-------- SOURCE MATERIAL --------

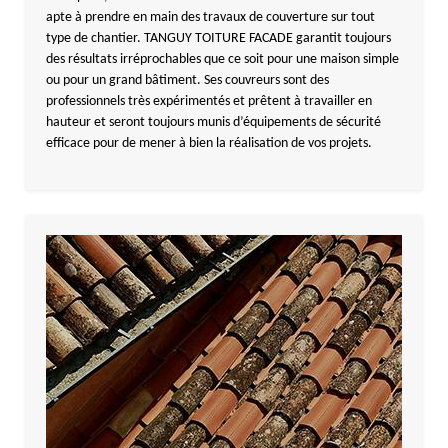
apte à prendre en main des travaux de couverture sur tout
type de chantier. TANGUY TOITURE FACADE garantit toujours
des résultats irréprochables que ce soit pour une maison simple
ou pour un grand bâtiment. Ses couvreurs sont des
professionnels très expérimentés et prêtent à travailler en
hauteur et seront toujours munis d’équipements de sécurité
efficace pour de mener à bien la réalisation de vos projets.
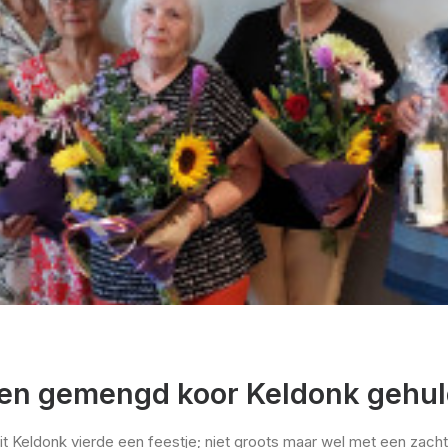
sen gemengd koor Keldonk gehul
t Keldonk vierde een feestje; niet groots maar wel met een zacht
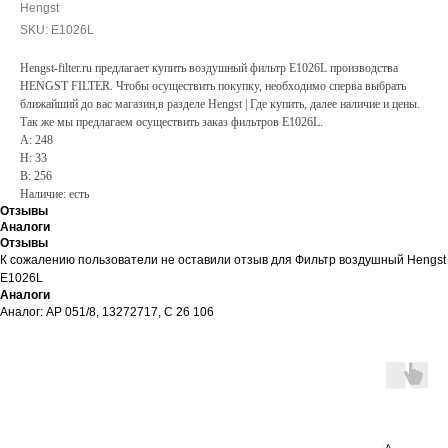
Hengst
SKU:
E1026L
Hengst-filter.ru предлагает купить воздушный фильтр E1026L производства
HENGST FILTER. Чтобы осуществить покупку, необходимо сперва выбрать
ближайший до вас магазин,в разделе Hengst | Где купить, далее наличие и цены.
Так же мы предлагаем осуществить заказ фильтров E1026L.
A: 248
H: 33
B: 256
Наличие: есть
Отзывы
Аналоги
Отзывы
К сожалению пользователи не оставили отзыв для Фильтр воздушный Hengst
E1026L
Аналоги
Аналог: AP 051/8, 13272717, C 26 106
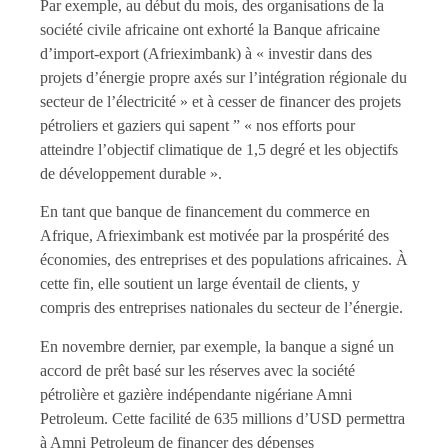
Par exemple, au début du mois, des organisations de la
société civile africaine ont exhorté la Banque africaine
d’import-export (Afrieximbank) à « investir dans des
projets d’énergie propre axés sur l’intégration régionale du
secteur de l’électricité » et à cesser de financer des projets
pétroliers et gaziers qui sapent ” « nos efforts pour
atteindre l’objectif climatique de 1,5 degré et les objectifs
de développement durable ».
En tant que banque de financement du commerce en
Afrique, Afrieximbank est motivée par la prospérité des
économies, des entreprises et des populations africaines. À
cette fin, elle soutient un large éventail de clients, y
compris des entreprises nationales du secteur de l’énergie.
En novembre dernier, par exemple, la banque a signé un
accord de prêt basé sur les réserves avec la société
pétrolière et gazière indépendante nigériane Amni
Petroleum. Cette facilité de 635 millions d’USD permettra
à Amni Petroleum de financer des dépenses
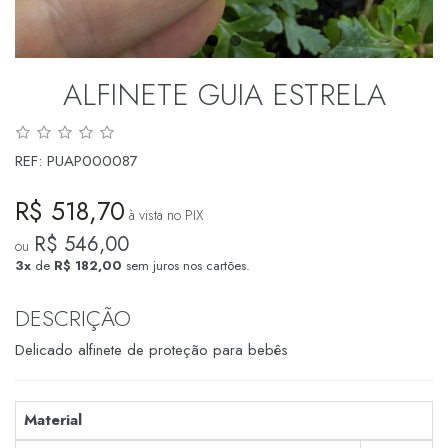
ALFINETE GUIA ESTRELA
REF:
PUAP000087
R$ 518,70
à vista no PIX
R$ 546,00
ou
3x
de
R$ 182,00
sem juros nos cartões.
DESCRIÇÃO
Delicado alfinete de proteção para bebês
Material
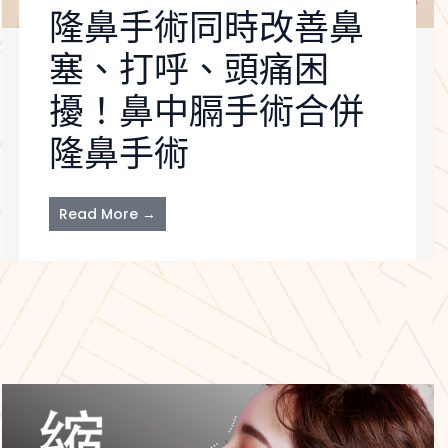
隆鼻手術同時改善鼻
塞、打呼、頭痛困
擾！鼻中膈手術合併
隆鼻手術
Read More →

--------

TO-DO ITEM: Recast the lines from the beginning of the rows up to and including the line with "t Keldonk vierde" as a Markdown table with the columns No. and Line, numbering each line and skipping blank ones. Leave the pictures out of the answer.

OUTPUT FOR THIS EXERCISE:
| No. | Line |
|---|---|
| 1 | apte à prendre en main des travaux de couverture sur tout |
| 2 | type de chantier. TANGUY TOITURE FACADE garantit toujours |
| 3 | des résultats irréprochables que ce soit pour une maison simple |
| 4 | ou pour un grand bâtiment. Ses couvreurs sont des |
| 5 | professionnels très expérimentés et prêtent à travailler en |
| 6 | hauteur et seront toujours munis d’équipements de sécurité |
| 7 | efficace pour de mener à bien la réalisation de vos projets. |
| 8 | sen gemengd koor Keldonk gehul |
| 9 | t Keldonk vierde een feestje; niet groots maar wel met een zacht |